There is a growing body of evidence to support the use of magnetic therapy for depression:
- A 2010 study found that transcranial PEMF treatment was superior to placebo treatment in patients with TRD.
- In a 2014 study, Harvard University researchers showed that there was more than a 10 percent improvement in patients with depression who received PEMF therapy.
- A 2019 12-week clinical trial found that PEMF can effectively treat anxiety, depression, pain, and quality of life, offering a significant improvement compared to hot pack and TENS (transcutaneous electrical nerve stimulation).
- A 2020 8-week study revealed that transcranial PEMF therapy can enhance the antidepressant effects of ongoing medication.
However, you should be aware that some evidence conflicts with these positive results. For example, a 2021 study published in the Journal of Affective Disorders found that transcranial PEMF resulted in no antidepressant effect in patients with TRD. But there are some caveats. As the authors of the study conclude:
“Treatment with this type of active tPEMF was not superior to sham in patients with TRD. This is in contrast to a previous study using a similar design and power calculation, but a higher magnetic field strength, that reported improvement of depression after treatment with tPEMF compared to sham. An important limitation of our study was the fact that no different dosing regimens were tried.”
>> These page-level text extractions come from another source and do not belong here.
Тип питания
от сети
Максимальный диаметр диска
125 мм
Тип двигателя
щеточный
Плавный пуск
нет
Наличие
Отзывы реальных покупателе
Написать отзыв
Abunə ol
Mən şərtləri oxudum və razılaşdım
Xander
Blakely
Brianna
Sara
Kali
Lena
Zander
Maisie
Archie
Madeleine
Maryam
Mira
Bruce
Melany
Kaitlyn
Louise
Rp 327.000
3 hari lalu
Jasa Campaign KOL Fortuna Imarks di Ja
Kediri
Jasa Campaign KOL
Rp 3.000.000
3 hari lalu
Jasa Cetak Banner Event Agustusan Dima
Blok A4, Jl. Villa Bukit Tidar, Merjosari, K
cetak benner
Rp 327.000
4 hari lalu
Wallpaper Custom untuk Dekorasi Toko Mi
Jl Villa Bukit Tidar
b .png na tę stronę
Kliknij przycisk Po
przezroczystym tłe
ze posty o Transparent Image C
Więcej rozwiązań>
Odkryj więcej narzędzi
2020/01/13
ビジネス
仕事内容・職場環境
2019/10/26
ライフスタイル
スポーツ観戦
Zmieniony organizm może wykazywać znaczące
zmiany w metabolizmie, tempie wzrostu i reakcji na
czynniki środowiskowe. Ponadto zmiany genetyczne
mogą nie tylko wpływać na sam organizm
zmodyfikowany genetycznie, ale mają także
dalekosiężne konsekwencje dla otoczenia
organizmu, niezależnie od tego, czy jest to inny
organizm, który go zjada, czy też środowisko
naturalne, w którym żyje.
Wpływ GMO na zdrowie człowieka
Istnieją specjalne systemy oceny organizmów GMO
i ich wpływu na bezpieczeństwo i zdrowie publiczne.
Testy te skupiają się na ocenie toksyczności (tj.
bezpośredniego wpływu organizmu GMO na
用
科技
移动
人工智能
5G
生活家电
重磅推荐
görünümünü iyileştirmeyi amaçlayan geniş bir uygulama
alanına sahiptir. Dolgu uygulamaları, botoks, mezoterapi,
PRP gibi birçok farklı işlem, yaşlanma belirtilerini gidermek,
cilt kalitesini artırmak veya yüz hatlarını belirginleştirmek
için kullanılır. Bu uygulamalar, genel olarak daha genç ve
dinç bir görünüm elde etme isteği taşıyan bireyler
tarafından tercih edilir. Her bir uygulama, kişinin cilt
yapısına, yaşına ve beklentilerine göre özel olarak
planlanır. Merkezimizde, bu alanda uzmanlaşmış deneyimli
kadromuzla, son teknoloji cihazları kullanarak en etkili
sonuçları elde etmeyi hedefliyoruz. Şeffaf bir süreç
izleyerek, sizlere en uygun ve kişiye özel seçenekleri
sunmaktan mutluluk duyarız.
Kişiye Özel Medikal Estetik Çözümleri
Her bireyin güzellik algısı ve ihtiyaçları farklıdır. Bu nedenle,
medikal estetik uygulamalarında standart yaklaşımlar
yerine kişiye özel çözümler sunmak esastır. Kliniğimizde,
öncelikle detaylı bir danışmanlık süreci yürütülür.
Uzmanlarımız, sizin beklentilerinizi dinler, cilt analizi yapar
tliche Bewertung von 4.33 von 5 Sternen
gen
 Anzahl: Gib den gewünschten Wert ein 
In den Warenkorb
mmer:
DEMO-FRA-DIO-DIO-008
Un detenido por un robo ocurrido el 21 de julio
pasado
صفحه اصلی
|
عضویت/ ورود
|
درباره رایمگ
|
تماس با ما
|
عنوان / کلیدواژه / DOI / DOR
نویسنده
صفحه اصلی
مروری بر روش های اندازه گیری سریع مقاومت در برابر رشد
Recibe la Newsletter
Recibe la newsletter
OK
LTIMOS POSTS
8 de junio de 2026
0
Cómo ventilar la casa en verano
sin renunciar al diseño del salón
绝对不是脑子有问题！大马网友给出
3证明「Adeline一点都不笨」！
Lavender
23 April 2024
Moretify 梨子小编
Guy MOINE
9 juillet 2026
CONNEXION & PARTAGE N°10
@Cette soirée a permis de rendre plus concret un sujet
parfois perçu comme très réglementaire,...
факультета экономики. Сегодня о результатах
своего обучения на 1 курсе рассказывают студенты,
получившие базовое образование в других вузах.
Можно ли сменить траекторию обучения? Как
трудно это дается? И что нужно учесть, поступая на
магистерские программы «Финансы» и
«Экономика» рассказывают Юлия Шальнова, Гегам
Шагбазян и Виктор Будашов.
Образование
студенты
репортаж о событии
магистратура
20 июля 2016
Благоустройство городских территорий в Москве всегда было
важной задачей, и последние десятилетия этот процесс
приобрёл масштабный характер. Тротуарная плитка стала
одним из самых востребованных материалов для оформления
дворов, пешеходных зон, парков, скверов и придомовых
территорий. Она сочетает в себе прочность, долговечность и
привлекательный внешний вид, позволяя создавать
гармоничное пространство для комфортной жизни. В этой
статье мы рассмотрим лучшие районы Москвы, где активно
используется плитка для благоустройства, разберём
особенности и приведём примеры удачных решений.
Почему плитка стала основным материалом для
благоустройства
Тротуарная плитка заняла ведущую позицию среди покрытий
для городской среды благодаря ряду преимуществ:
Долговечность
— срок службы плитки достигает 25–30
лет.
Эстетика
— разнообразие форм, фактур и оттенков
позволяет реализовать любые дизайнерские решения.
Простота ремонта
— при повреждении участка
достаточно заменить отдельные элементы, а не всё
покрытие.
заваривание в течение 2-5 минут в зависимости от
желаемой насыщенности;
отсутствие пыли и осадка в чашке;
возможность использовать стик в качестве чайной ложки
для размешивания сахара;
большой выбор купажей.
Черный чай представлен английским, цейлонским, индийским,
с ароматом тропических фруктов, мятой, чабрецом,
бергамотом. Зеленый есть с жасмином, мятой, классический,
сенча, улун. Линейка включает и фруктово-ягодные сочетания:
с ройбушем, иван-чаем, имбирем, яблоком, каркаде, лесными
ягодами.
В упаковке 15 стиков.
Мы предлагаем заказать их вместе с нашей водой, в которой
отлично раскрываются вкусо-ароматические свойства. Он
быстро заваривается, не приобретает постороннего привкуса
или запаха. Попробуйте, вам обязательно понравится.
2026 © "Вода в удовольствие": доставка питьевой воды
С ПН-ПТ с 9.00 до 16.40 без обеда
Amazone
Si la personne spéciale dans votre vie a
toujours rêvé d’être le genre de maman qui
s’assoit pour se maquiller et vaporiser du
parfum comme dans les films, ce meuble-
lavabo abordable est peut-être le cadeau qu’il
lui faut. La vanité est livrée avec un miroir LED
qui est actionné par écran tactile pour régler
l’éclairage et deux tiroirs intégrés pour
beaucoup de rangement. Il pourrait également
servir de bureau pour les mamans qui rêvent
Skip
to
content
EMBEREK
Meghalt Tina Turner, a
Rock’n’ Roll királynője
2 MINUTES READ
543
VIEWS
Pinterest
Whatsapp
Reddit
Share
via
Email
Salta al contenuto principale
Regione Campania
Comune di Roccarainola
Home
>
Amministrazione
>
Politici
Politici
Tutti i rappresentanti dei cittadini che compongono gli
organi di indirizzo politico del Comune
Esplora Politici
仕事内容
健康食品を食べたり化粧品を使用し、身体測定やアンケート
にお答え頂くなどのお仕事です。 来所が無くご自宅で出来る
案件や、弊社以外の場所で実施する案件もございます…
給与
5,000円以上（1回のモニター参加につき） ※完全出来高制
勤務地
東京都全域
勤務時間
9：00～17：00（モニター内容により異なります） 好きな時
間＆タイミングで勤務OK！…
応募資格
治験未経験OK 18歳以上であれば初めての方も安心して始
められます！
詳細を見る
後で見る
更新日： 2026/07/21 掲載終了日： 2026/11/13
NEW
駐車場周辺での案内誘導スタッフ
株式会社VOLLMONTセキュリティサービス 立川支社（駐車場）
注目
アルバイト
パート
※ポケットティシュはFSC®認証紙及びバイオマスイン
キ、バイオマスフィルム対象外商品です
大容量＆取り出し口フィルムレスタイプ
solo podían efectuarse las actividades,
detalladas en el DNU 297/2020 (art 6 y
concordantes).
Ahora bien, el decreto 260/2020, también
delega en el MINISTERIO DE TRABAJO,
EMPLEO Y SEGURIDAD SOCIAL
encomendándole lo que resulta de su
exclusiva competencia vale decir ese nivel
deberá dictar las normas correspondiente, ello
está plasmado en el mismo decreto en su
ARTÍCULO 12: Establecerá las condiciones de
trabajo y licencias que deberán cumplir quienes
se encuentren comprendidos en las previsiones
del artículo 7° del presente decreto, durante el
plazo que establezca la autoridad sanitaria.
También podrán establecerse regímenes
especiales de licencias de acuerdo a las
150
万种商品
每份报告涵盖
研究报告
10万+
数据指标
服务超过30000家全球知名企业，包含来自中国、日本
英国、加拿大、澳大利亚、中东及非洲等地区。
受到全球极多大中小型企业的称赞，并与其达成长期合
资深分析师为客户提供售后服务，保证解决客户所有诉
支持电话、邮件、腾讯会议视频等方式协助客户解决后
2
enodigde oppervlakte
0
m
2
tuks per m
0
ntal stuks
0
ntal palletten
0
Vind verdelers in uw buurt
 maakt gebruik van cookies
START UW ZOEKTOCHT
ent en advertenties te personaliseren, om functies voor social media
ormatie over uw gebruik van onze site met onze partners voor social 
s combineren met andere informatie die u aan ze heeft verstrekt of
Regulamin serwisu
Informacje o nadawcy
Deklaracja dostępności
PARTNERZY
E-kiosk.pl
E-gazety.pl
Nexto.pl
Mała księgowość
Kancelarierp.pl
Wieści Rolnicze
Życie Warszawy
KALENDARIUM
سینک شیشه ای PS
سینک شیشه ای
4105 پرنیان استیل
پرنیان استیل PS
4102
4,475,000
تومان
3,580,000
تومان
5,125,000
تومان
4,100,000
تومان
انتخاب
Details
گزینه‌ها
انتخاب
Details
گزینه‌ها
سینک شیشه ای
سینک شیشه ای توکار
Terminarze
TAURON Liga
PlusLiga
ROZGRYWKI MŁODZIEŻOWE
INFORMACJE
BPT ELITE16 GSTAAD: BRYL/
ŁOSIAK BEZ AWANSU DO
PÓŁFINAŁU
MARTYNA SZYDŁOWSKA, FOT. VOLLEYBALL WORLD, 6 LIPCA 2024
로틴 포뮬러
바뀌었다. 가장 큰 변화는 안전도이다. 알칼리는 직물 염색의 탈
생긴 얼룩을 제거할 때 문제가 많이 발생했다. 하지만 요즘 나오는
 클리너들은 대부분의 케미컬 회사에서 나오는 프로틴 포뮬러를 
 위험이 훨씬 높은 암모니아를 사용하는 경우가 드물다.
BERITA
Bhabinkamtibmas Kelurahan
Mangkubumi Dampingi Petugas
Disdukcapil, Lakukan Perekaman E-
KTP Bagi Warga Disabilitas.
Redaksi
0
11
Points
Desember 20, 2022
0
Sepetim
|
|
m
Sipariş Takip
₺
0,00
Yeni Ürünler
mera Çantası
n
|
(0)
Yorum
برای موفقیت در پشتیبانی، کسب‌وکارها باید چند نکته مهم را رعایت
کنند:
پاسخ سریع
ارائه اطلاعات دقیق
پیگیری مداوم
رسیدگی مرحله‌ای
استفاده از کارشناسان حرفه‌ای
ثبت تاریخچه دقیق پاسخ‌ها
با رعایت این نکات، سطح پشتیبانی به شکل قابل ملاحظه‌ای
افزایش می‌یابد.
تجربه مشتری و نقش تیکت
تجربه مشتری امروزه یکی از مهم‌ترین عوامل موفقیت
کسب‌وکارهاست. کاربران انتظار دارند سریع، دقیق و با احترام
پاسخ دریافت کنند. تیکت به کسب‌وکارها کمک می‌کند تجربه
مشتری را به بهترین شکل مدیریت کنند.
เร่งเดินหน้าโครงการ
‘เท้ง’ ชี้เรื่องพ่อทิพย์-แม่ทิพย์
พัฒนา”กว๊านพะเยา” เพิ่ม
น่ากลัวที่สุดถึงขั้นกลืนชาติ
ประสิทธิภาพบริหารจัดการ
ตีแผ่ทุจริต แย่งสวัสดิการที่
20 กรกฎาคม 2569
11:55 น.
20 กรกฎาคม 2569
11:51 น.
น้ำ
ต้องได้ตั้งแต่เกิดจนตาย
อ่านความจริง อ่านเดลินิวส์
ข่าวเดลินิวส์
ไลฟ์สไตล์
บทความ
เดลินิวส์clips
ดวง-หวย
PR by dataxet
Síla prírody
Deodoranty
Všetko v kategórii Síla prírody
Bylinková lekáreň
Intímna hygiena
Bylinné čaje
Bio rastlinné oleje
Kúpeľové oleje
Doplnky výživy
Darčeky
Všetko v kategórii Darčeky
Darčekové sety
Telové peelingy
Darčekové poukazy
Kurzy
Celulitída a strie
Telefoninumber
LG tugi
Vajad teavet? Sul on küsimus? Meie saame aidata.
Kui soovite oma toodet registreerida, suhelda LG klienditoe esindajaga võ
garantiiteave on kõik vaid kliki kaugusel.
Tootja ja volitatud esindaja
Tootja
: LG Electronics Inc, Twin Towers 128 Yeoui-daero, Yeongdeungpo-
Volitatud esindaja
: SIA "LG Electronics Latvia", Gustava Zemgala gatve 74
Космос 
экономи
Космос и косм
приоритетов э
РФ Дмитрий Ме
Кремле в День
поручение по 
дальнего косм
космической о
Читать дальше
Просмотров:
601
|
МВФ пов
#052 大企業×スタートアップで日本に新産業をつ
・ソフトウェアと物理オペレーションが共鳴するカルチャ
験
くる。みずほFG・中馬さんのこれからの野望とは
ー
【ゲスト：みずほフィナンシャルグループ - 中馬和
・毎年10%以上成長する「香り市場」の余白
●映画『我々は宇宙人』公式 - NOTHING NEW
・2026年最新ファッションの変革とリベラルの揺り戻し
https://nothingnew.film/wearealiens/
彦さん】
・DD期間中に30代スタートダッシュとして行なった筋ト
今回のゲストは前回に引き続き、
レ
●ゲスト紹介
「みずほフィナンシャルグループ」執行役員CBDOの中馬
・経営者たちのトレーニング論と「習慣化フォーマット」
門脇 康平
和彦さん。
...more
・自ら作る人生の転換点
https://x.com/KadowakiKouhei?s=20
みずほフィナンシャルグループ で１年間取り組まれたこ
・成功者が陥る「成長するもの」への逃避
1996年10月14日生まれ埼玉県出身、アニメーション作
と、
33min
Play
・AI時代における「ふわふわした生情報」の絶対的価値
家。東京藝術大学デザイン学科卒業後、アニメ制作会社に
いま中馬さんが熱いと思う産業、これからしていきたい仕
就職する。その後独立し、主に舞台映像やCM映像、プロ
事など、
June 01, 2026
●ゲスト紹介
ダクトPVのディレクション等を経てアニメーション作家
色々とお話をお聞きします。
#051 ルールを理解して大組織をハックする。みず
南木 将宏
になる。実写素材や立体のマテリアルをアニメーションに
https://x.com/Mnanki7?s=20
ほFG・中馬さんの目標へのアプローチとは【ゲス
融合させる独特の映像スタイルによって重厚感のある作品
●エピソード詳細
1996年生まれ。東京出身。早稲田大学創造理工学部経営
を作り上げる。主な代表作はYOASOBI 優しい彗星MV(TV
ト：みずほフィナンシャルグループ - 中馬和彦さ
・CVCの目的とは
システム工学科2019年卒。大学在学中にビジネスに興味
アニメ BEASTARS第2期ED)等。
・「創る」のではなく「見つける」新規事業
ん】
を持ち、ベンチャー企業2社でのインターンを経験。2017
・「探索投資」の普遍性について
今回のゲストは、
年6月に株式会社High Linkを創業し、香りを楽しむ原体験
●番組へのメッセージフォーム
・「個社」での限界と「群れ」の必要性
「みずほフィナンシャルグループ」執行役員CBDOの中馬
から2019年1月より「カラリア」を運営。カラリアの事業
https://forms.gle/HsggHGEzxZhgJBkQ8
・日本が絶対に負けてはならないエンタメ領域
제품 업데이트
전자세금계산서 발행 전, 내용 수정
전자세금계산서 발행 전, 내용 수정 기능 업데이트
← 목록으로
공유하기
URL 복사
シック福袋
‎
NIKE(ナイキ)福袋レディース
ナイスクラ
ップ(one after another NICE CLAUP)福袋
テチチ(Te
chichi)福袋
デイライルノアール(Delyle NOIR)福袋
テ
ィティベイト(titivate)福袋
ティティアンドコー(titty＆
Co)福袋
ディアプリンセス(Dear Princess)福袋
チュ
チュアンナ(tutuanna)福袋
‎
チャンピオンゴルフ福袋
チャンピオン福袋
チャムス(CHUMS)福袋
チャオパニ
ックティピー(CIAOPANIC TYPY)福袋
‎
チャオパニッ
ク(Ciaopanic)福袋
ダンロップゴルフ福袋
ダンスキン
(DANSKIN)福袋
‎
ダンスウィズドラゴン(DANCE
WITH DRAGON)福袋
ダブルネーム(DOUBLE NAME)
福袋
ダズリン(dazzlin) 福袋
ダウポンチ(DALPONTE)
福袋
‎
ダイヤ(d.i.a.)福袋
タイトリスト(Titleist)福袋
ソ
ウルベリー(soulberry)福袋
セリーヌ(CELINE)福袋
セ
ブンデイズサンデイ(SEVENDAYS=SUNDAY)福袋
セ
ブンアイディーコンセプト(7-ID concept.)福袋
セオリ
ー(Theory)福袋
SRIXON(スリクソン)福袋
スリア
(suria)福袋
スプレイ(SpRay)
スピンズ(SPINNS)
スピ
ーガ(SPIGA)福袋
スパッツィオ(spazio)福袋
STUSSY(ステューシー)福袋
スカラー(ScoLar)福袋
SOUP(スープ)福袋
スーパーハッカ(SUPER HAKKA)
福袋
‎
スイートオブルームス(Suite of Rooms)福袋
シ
Ideally, magnetic therapy for depression should improve one’s social and physical lifestyle. This could include working out, playing sports, practicing yoga, or running. An impact on nutrition may occur, as your cells need protein and other vital ingredients for recuperation and proliferation.
What Are The Side Effects Of Magnetic Therapy?
If you have interest in using magnetic field therapy for depression, you may be wondering what the side effects are. You’ll be glad to know that there are no known significant side effects from the treatment. Side effects are possible, but they are rare. They include:
- Muscle aches
- Mild headaches
When side effects do occur, they are temporary and tend not to last long. Acclimating your body to PEMF therapy will allow you to overcome any side effects you may experience. Another way to lessen any side effects you might experience from magnetic pulse therapy is to stay hydrated. So be sure to drink plenty of water before and after treatment.
The side effects of antidepressants, in contrast, occur more often and are more wide-ranging. For many people, these side effects are extremely unpleasant and can often be a reason why people discontinue treatment or seek out alternatives.
Based on the evidence in favor of magnetic therapy and its side effect profile, this is an option worth considering for many people seeking relief from depression.